* [EXERCISE DETAILS]
Copy out, word for word, everything from the line containing "Примена на безбедносни" down to the line containing "Skip to main content", with both of those lines included, and leave the pictures out of your answer.

* [EXTRACTED RECORDS]
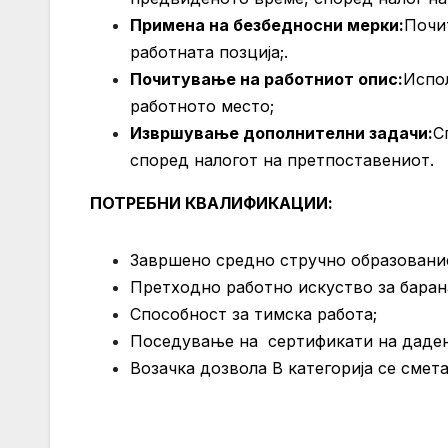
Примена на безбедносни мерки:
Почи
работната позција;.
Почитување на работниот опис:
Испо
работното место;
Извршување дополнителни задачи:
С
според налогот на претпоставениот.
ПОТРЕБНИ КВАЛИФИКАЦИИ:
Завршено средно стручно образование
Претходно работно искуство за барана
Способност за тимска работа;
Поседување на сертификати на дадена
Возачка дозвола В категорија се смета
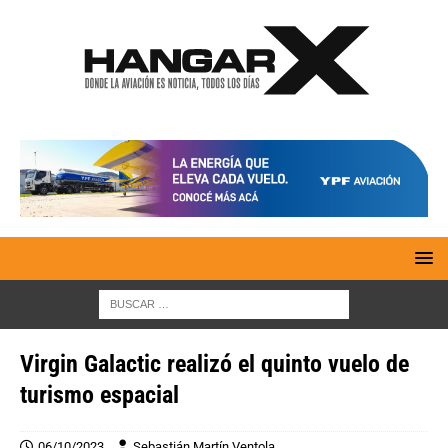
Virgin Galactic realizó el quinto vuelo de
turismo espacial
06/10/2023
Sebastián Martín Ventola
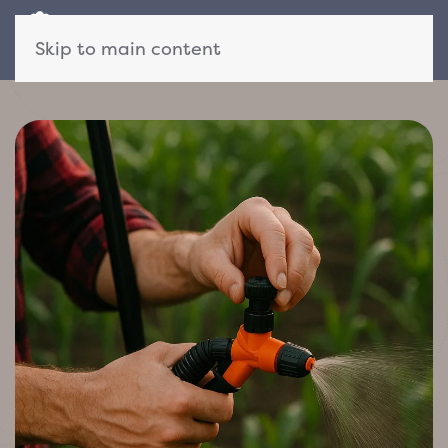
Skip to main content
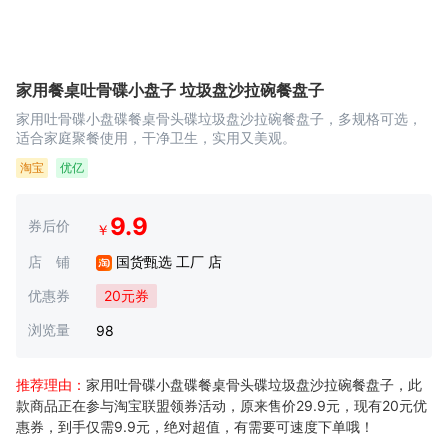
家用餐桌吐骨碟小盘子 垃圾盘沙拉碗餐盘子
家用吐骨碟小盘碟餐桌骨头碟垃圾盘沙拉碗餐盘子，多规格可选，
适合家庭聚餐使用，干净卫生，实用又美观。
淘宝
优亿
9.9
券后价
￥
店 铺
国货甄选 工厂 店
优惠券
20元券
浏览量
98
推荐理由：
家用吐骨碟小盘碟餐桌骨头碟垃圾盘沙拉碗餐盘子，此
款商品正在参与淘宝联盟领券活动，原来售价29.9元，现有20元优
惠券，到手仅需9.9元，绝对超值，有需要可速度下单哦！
==
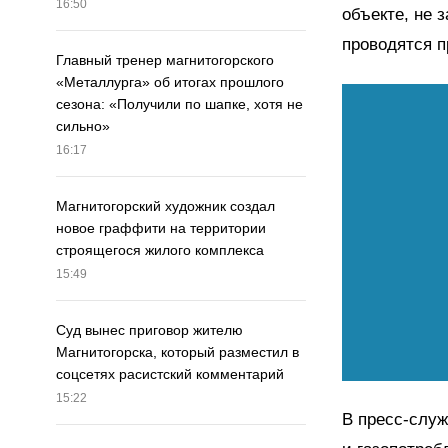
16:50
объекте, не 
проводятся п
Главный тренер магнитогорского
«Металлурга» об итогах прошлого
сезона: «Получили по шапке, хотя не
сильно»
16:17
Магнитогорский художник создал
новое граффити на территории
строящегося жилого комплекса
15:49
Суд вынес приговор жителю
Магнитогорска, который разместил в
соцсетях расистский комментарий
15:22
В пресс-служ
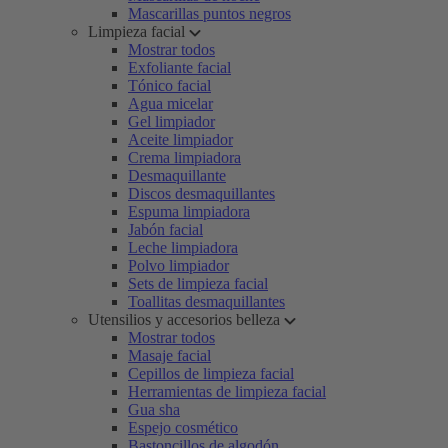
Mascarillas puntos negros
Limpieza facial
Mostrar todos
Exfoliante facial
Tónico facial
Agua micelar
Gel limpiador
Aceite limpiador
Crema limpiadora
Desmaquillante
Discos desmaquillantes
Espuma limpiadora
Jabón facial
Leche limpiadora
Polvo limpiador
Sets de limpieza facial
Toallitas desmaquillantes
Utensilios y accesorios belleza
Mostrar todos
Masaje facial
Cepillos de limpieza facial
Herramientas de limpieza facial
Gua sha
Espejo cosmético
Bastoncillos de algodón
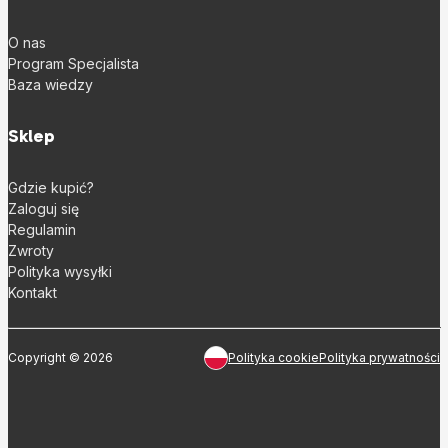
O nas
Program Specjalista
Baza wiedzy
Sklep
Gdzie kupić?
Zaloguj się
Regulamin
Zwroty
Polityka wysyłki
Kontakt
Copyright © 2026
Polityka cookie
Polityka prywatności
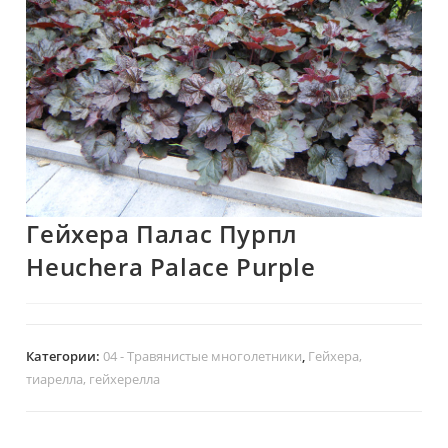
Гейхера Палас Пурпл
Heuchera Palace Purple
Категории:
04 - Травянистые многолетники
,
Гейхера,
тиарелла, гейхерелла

* [SOLUTION BELOW]
Примена на безбедносни мерки:
Почи
работната позција;.
Почитување на работниот опис:
Испо
работното место;
Извршување дополнителни задачи:
С
според налогот на претпоставениот.
ПОТРЕБНИ КВАЛИФИКАЦИИ:
Завршено средно стручно образование
Претходно работно искуство за барана
Способност за тимска работа;
Поседување на сертификати на дадена
Возачка дозвола В категорија се смета
Virgin Galactic realizó el quinto vuelo de
turismo espacial
06/10/2023
Sebastián Martín Ventola
Skip to main content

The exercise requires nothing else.